Small molecule inhibitors of the MLL1-Menin interaction have shown excellent activity against MLL1-r leukemia in cells and animal models [16, 49, 50, 52,53,54, 59, 61, 63], which are generally correlated with their biochemical activities. Many inhibitors also possess good pharmacokinetic profiles, among which KO-539 and SNDX 5613 have entered into Phase I clinical trials for AML (Table 2) [16]. On the other hand, despite high biochemical potencies, the small molecule inhibitors of the MLL1-WDR5 interaction showed less or inconsistent cellular anti-leukemia activities, presumably due to complex functions of MLL1′s H3K4 methyltransferase activity or off-target effects.

Potential toxicities related to inhibiting the PPIs involving MLL1 and its fusion partners are a concern. Since MLL1 is critical to embryonic development and hematopoiesis, but largely dispensable in matured cells including hematopoiesis in adult mice, inhibition of these PPIs in the context of targeting MLL1-r leukemia appears to be selective with a likely high therapeutic index. This has been observed for the inhibitors of MLL1-Menin. However, MLL1 plays a role in self-renewal of hematopoietic stem cells in bone marrow and its conditional knockout in adult mice showed some defects [227]. Moreover, Menin has been reported to be a tumor suppressor and its mutation is involved in inherited tumor syndrome multiple endocrine neoplasia type 1 [104]. Similarly, germline knockout of Menin is embryonic lethal in mice [228] and its conditional knockout in adult mice could also affect hematopoiesis and myeloid transformation [113]. Potential toxicities of these compounds that bind to Menin and inhibit the MLL1-Menin interaction need to be closely observed during clinical trials. Similar scenarios exist for other PPIs involving MLL1 (e.g., MLL1-LEDGF) as well as those in SEC.
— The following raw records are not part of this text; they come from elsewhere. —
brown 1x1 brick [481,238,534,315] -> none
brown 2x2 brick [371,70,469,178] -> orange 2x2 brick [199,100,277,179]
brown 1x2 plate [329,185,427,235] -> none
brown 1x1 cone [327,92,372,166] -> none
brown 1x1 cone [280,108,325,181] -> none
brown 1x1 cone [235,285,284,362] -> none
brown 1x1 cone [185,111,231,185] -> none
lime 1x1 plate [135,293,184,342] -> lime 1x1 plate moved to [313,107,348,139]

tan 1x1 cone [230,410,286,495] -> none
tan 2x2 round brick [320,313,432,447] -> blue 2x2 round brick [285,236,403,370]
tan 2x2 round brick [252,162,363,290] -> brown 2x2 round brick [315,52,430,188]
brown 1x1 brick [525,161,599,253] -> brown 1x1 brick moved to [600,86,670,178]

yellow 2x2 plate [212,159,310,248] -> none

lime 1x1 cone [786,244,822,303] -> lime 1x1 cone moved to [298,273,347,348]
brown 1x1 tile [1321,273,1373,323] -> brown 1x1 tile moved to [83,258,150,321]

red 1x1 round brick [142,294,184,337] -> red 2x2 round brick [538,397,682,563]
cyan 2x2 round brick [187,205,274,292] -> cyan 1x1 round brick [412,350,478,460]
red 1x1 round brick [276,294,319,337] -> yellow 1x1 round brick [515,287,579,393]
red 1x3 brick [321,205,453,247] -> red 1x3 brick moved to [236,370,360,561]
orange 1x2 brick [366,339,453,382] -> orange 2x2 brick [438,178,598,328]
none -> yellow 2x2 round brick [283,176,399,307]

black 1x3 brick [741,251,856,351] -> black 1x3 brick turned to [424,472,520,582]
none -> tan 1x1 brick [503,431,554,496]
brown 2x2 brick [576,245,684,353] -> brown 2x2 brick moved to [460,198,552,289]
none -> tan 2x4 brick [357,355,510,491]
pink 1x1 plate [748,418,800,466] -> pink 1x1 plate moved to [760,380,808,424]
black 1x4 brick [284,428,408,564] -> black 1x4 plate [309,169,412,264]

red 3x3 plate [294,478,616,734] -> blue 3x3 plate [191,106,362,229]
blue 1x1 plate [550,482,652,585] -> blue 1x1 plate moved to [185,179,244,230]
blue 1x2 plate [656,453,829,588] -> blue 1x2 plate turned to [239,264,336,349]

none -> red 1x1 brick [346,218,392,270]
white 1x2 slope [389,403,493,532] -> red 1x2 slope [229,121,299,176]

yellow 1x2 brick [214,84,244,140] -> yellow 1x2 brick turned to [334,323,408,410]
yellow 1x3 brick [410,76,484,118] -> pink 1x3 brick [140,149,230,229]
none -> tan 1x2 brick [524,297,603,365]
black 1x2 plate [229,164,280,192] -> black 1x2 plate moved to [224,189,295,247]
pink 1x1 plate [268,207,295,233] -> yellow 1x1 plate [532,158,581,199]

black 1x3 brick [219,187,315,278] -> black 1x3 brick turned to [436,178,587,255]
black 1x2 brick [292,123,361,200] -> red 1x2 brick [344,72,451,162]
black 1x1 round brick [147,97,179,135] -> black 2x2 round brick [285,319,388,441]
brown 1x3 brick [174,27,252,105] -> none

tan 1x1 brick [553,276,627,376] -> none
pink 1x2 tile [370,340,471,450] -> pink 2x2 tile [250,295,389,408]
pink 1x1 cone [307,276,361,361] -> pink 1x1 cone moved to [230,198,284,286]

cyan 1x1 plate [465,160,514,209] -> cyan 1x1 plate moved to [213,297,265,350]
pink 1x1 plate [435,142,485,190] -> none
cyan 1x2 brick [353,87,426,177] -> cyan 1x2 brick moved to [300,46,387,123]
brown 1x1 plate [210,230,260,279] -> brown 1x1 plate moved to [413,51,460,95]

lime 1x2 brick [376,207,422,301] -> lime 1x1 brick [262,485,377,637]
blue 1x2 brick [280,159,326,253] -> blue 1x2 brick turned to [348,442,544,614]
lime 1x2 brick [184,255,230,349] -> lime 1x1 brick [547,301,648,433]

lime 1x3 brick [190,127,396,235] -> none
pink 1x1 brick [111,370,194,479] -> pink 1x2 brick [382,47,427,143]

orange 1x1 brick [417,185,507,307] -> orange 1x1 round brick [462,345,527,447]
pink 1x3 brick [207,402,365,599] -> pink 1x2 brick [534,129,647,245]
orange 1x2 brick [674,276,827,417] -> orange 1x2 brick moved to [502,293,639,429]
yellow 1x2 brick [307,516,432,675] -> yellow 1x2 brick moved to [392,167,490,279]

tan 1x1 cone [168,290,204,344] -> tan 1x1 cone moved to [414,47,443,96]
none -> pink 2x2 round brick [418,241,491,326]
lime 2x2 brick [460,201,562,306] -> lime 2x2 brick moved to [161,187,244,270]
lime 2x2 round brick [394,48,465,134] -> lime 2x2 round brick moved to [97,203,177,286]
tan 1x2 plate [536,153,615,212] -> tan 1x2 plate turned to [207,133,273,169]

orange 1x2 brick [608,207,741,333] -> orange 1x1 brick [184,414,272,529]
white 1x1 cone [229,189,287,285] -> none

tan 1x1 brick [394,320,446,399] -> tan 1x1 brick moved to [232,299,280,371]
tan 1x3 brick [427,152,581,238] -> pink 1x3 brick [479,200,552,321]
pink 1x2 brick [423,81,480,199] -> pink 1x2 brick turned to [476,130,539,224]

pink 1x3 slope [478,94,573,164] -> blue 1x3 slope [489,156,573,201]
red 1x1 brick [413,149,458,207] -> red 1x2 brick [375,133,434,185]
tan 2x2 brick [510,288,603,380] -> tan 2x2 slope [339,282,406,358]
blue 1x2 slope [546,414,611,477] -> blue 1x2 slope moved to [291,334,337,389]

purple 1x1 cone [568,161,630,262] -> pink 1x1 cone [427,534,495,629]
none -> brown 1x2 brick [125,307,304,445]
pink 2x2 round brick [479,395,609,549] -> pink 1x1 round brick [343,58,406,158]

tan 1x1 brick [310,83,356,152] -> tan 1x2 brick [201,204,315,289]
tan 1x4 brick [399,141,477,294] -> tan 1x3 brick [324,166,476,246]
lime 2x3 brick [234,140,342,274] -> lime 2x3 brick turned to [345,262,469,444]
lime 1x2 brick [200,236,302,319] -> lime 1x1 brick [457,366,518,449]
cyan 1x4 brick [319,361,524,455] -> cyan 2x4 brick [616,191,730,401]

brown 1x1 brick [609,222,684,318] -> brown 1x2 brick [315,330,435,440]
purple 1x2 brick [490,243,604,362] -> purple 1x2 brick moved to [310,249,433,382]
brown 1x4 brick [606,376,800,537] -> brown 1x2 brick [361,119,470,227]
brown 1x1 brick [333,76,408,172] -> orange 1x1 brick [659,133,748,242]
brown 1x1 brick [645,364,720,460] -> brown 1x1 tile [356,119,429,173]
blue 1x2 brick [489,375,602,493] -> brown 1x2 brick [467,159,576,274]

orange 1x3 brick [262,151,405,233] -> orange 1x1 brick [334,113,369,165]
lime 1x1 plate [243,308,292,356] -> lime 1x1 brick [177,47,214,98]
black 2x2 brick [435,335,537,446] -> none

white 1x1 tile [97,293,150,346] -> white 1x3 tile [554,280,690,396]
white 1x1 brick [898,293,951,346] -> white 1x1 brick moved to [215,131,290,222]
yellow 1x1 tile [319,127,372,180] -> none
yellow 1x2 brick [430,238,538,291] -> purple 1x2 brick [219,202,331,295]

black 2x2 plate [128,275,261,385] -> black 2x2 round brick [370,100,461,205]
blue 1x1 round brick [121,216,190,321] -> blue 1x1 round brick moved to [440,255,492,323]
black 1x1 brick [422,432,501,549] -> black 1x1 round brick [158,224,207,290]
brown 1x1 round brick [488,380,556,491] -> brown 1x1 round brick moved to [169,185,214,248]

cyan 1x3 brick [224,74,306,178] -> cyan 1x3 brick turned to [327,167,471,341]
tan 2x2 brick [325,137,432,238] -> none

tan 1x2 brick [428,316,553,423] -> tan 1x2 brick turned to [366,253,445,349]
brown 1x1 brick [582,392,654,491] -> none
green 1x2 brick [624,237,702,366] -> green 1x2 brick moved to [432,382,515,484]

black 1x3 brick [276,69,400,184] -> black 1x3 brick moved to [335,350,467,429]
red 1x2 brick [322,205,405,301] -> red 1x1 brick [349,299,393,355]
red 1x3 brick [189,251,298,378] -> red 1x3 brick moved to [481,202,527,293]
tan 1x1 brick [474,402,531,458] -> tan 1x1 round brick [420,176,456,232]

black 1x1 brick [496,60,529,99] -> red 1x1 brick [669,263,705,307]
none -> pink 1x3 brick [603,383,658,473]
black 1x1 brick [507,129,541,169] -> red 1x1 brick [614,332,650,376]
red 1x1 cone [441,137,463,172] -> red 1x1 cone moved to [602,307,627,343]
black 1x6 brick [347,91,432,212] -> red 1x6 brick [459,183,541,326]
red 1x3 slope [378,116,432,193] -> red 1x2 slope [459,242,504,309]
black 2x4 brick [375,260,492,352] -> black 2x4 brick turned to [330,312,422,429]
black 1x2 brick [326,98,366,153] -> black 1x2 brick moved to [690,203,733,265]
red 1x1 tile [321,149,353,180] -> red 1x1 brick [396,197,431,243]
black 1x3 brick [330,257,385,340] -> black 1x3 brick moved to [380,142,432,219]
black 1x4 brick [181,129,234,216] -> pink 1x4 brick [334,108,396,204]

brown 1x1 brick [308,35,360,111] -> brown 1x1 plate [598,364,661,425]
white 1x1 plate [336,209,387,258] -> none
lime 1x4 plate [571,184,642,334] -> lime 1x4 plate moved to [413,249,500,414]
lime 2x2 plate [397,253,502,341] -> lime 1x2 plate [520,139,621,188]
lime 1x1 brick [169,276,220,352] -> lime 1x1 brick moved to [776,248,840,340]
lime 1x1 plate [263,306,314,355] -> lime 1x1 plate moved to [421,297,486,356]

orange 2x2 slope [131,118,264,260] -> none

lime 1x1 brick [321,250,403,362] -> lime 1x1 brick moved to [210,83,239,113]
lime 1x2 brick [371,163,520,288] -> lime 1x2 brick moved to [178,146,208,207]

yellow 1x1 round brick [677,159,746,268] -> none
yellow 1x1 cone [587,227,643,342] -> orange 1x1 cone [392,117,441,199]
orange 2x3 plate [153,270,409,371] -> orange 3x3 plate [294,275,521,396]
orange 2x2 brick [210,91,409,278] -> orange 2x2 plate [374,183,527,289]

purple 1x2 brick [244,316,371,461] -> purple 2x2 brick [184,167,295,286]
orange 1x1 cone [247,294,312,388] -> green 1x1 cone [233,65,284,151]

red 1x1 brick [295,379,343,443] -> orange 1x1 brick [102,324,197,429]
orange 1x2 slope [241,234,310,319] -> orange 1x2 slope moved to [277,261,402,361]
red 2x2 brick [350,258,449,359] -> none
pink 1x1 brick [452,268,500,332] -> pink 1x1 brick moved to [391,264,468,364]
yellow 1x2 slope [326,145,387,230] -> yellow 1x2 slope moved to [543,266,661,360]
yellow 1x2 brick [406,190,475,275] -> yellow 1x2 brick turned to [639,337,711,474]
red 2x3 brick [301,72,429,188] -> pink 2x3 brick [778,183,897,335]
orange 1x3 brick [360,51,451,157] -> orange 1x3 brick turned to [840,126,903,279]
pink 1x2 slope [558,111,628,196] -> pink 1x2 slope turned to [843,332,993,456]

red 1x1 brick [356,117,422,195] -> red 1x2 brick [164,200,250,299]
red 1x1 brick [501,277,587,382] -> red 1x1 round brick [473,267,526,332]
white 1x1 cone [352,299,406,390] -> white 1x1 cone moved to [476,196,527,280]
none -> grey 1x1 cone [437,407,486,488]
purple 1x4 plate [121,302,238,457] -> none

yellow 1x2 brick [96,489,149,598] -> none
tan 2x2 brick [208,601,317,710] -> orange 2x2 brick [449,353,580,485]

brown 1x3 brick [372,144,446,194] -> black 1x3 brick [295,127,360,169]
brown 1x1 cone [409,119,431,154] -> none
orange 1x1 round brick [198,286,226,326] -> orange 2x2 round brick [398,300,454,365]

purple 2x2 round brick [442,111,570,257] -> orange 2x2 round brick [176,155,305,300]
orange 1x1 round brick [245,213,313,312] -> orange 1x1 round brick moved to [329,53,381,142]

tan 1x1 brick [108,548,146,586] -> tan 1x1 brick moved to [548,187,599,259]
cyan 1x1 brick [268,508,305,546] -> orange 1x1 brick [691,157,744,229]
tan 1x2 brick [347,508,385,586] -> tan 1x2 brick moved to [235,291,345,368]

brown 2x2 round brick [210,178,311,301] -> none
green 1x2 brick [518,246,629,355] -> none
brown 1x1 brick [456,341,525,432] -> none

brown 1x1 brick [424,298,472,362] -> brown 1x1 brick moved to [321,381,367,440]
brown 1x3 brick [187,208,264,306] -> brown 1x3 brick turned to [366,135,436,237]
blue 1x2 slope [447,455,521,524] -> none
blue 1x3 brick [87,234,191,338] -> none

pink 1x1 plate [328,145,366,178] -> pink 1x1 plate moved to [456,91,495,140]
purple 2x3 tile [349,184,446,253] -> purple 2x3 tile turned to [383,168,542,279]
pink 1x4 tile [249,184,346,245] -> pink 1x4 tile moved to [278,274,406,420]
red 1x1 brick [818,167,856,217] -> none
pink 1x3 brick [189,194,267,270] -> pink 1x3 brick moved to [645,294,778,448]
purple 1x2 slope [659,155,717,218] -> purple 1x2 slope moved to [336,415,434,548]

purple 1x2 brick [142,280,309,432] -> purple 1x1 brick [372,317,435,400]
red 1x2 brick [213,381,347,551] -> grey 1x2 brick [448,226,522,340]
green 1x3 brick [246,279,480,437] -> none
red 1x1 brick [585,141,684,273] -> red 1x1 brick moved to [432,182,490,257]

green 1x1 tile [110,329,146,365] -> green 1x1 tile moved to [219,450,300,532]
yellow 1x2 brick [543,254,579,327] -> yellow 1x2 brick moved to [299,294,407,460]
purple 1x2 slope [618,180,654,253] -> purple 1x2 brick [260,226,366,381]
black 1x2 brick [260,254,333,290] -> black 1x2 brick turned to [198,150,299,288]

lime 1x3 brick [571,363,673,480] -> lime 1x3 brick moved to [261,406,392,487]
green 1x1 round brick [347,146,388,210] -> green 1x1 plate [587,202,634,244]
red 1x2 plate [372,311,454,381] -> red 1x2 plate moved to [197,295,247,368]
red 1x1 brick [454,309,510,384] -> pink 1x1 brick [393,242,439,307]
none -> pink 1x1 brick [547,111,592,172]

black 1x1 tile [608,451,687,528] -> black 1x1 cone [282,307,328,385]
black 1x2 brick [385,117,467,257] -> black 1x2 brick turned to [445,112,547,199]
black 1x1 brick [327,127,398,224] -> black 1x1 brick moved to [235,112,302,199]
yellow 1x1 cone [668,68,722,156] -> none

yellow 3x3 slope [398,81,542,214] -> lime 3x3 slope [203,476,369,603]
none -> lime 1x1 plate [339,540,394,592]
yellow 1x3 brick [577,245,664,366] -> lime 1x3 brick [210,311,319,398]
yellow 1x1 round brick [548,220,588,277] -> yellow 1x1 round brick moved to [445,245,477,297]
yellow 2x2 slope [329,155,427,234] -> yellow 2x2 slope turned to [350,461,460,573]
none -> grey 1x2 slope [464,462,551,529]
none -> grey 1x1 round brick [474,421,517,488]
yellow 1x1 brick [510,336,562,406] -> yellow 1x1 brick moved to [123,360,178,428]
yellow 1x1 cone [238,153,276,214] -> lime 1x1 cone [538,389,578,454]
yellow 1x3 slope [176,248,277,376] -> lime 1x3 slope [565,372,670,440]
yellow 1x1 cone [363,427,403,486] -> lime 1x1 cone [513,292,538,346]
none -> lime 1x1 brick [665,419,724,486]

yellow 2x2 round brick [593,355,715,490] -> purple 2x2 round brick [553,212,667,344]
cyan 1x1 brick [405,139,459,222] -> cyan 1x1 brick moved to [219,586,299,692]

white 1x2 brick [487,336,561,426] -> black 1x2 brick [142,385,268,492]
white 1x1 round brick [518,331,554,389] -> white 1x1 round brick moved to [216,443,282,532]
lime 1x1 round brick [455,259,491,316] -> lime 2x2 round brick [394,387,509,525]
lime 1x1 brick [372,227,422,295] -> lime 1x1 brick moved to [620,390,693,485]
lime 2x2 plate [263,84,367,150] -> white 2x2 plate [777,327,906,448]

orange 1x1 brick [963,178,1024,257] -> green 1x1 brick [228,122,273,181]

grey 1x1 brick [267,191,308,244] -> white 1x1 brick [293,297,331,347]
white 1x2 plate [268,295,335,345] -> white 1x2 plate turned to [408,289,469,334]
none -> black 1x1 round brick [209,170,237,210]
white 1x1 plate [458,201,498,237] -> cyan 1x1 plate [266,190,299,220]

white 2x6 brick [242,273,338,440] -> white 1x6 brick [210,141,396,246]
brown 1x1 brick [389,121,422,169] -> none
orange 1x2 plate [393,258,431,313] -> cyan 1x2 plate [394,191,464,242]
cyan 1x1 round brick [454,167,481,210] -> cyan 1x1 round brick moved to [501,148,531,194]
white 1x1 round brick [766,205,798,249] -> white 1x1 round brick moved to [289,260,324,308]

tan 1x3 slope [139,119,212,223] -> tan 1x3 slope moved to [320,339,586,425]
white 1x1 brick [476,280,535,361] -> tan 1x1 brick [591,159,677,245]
In conclusion, PPIs involving MLL1 and its fusion partners play critical roles in gene expression regulation during development, while they are largely dispensable in adults. However, these PPIs have been found to be essential for MLL1-r leukemia, making them potential drug targets for intervention. Pharmacological inhibition of several such PPIs has been pursued. Inhibitors of MLL1-Menin have shown promising preclinical results and entered clinical trials against AML. Further drug discovery efforts targeting other PPIs including biological and medicinal chemistry investigation are warranted.